Transcribe every line of the records below, keeping each word, number, and mark unchanged.
============
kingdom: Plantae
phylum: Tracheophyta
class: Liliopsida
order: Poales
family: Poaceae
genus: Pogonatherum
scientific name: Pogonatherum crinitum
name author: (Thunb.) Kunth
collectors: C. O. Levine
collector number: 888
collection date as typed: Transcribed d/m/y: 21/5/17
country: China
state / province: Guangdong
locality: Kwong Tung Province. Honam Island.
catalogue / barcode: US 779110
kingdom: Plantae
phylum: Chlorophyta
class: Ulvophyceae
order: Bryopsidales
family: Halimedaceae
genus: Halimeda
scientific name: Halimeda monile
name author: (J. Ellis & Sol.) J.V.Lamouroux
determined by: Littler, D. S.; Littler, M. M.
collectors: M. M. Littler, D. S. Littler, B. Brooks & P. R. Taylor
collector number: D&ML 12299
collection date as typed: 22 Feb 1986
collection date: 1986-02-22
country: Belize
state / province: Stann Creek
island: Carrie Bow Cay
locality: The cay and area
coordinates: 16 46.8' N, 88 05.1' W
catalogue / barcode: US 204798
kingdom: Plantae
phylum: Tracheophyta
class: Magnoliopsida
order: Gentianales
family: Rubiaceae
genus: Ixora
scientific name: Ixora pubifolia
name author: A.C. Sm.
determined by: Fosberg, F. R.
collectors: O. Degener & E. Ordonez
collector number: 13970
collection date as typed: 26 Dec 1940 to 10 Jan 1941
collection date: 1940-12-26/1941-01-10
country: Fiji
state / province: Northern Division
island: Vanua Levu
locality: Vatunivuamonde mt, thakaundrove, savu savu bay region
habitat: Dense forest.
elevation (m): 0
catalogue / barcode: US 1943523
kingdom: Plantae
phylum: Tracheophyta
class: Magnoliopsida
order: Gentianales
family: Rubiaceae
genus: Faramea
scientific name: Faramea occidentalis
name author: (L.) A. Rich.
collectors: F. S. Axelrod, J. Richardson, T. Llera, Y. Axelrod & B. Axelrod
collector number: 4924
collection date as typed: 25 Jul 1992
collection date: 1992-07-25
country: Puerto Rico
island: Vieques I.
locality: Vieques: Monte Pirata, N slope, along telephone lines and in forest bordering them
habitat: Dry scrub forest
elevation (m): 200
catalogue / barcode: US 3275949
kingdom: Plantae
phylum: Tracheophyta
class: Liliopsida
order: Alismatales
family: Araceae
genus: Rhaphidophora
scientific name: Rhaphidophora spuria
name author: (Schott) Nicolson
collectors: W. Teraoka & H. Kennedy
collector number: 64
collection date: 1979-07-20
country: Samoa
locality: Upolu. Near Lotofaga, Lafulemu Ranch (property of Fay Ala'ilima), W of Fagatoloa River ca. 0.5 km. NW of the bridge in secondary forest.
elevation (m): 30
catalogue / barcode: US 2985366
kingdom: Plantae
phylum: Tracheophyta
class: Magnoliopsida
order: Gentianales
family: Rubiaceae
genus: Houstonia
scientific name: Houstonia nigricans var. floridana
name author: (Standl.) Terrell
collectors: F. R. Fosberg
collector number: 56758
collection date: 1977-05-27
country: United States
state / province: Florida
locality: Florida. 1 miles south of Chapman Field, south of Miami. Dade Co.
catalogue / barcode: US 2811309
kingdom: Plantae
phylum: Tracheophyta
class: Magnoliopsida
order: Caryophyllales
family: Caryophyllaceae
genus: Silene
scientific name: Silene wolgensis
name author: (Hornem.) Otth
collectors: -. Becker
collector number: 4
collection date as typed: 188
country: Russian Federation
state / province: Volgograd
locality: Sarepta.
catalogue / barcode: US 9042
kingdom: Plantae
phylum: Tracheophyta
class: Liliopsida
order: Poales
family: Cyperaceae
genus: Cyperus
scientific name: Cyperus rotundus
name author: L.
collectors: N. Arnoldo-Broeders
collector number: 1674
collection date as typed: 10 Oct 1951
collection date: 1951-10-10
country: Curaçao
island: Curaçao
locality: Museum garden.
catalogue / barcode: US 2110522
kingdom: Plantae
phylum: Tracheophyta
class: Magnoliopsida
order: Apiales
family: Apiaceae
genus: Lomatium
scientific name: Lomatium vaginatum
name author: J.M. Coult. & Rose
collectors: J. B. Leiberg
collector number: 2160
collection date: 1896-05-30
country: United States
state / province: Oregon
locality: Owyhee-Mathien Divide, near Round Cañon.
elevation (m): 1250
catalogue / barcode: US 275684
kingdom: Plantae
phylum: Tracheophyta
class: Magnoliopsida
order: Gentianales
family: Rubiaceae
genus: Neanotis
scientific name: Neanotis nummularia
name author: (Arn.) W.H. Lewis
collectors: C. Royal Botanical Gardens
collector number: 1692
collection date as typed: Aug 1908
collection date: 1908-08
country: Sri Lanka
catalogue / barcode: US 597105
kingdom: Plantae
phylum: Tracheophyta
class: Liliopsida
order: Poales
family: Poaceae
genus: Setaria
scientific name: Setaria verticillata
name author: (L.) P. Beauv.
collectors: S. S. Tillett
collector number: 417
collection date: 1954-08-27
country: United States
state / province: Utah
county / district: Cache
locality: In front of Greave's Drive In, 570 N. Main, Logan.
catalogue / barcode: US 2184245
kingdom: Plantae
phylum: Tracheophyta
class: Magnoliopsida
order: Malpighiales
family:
============
Expected answer
kingdom: Plantae
phylum: Tracheophyta
class: Liliopsida
order: Poales
family: Poaceae
genus: Pogonatherum
scientific name: Pogonatherum crinitum
name author: (Thunb.) Kunth
collectors: C. O. Levine
collector number: 888
collection date as typed: Transcribed d/m/y: 21/5/17
country: China
state / province: Guangdong
locality: Kwong Tung Province. Honam Island.
catalogue / barcode: US 779110
kingdom: Plantae
phylum: Chlorophyta
class: Ulvophyceae
order: Bryopsidales
family: Halimedaceae
genus: Halimeda
scientific name: Halimeda monile
name author: (J. Ellis & Sol.) J.V.Lamouroux
determined by: Littler, D. S.; Littler, M. M.
collectors: M. M. Littler, D. S. Littler, B. Brooks & P. R. Taylor
collector number: D&ML 12299
collection date as typed: 22 Feb 1986
collection date: 1986-02-22
country: Belize
state / province: Stann Creek
island: Carrie Bow Cay
locality: The cay and area
coordinates: 16 46.8' N, 88 05.1' W
catalogue / barcode: US 204798
kingdom: Plantae
phylum: Tracheophyta
class: Magnoliopsida
order: Gentianales
family: Rubiaceae
genus: Ixora
scientific name: Ixora pubifolia
name author: A.C. Sm.
determined by: Fosberg, F. R.
collectors: O. Degener & E. Ordonez
collector number: 13970
collection date as typed: 26 Dec 1940 to 10 Jan 1941
collection date: 1940-12-26/1941-01-10
country: Fiji
state / province: Northern Division
island: Vanua Levu
locality: Vatunivuamonde mt, thakaundrove, savu savu bay region
habitat: Dense forest.
elevation (m): 0
catalogue / barcode: US 1943523
kingdom: Plantae
phylum: Tracheophyta
class: Magnoliopsida
order: Gentianales
family: Rubiaceae
genus: Faramea
scientific name: Faramea occidentalis
name author: (L.) A. Rich.
collectors: F. S. Axelrod, J. Richardson, T. Llera, Y. Axelrod & B. Axelrod
collector number: 4924
collection date as typed: 25 Jul 1992
collection date: 1992-07-25
country: Puerto Rico
island: Vieques I.
locality: Vieques: Monte Pirata, N slope, along telephone lines and in forest bordering them
habitat: Dry scrub forest
elevation (m): 200
catalogue / barcode: US 3275949
kingdom: Plantae
phylum: Tracheophyta
class: Liliopsida
order: Alismatales
family: Araceae
genus: Rhaphidophora
scientific name: Rhaphidophora spuria
name author: (Schott) Nicolson
collectors: W. Teraoka & H. Kennedy
collector number: 64
collection date: 1979-07-20
country: Samoa
locality: Upolu. Near Lotofaga, Lafulemu Ranch (property of Fay Ala'ilima), W of Fagatoloa River ca. 0.5 km. NW of the bridge in secondary forest.
elevation (m): 30
catalogue / barcode: US 2985366
kingdom: Plantae
phylum: Tracheophyta
class: Magnoliopsida
order: Gentianales
family: Rubiaceae
genus: Houstonia
scientific name: Houstonia nigricans var. floridana
name author: (Standl.) Terrell
collectors: F. R. Fosberg
collector number: 56758
collection date: 1977-05-27
country: United States
state / province: Florida
locality: Florida. 1 miles south of Chapman Field, south of Miami. Dade Co.
catalogue / barcode: US 2811309
kingdom: Plantae
phylum: Tracheophyta
class: Magnoliopsida
order: Caryophyllales
family: Caryophyllaceae
genus: Silene
scientific name: Silene wolgensis
name author: (Hornem.) Otth
collectors: -. Becker
collector number: 4
collection date as typed: 188
country: Russian Federation
state / province: Volgograd
locality: Sarepta.
catalogue / barcode: US 9042
kingdom: Plantae
phylum: Tracheophyta
class: Liliopsida
order: Poales
family: Cyperaceae
genus: Cyperus
scientific name: Cyperus rotundus
name author: L.
collectors: N. Arnoldo-Broeders
collector number: 1674
collection date as typed: 10 Oct 1951
collection date: 1951-10-10
country: Curaçao
island: Curaçao
locality: Museum garden.
catalogue / barcode: US 2110522
kingdom: Plantae
phylum: Tracheophyta
class: Magnoliopsida
order: Apiales
family: Apiaceae
genus: Lomatium
scientific name: Lomatium vaginatum
name author: J.M. Coult. & Rose
collectors: J. B. Leiberg
collector number: 2160
collection date: 1896-05-30
country: United States
state / province: Oregon
locality: Owyhee-Mathien Divide, near Round Cañon.
elevation (m): 1250
catalogue / barcode: US 275684
kingdom: Plantae
phylum: Tracheophyta
class: Magnoliopsida
order: Gentianales
family: Rubiaceae
genus: Neanotis
scientific name: Neanotis nummularia
name author: (Arn.) W.H. Lewis
collectors: C. Royal Botanical Gardens
collector number: 1692
collection date as typed: Aug 1908
collection date: 1908-08
country: Sri Lanka
catalogue / barcode: US 597105
kingdom: Plantae
phylum: Tracheophyta
class: Liliopsida
order: Poales
family: Poaceae
genus: Setaria
scientific name: Setaria verticillata
name author: (L.) P. Beauv.
collectors: S. S. Tillett
collector number: 417
collection date: 1954-08-27
country: United States
state / province: Utah
county / district: Cache
locality: In front of Greave's Drive In, 570 N. Main, Logan.
catalogue / barcode: US 2184245
kingdom: Plantae
phylum: Tracheophyta
class: Magnoliopsida
order: Malpighiales
family:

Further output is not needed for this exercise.